## Job item:
Filter these records by the string "input", copying each line that holds it.

-- Records for this task follows --

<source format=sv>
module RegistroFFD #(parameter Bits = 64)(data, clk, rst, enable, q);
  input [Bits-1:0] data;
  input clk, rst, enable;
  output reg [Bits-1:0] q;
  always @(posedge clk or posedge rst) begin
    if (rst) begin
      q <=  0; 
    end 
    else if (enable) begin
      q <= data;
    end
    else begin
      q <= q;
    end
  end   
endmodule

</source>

-- Records for this task concluded --
-- Records for this task follows --

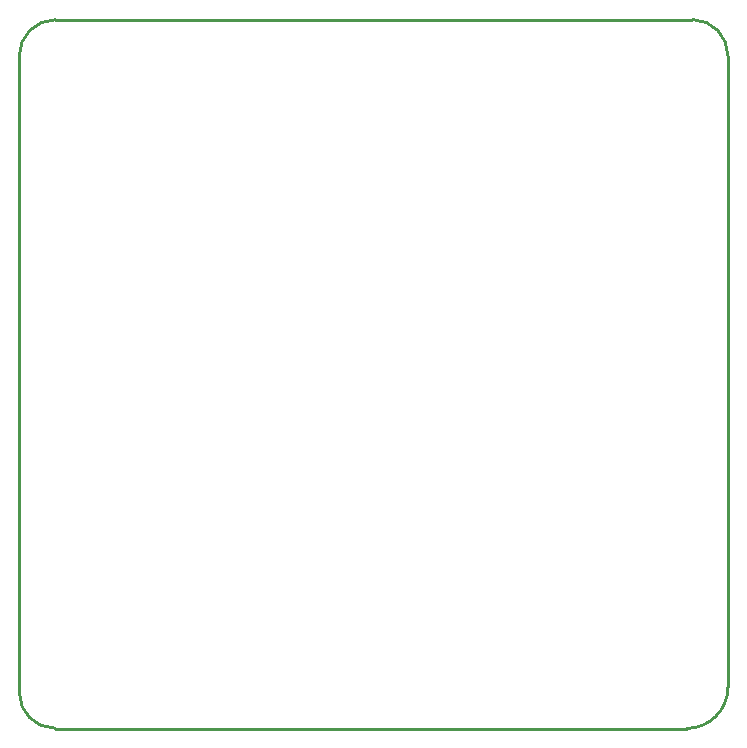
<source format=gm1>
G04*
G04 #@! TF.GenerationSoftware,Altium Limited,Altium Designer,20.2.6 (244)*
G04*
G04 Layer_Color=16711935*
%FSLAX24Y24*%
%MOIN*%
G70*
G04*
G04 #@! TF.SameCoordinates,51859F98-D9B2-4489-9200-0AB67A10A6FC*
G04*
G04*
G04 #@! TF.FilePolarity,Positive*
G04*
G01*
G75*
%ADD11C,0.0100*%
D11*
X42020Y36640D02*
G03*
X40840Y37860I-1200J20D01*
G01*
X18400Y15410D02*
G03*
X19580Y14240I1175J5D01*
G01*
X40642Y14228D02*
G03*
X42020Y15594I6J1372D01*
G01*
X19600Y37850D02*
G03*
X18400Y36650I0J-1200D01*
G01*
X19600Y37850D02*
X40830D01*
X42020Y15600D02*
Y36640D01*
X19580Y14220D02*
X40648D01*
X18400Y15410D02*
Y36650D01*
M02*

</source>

-- Records for this task concluded --

## Answer box:
  input [Bits-1:0] data;
  input clk, rst, enable;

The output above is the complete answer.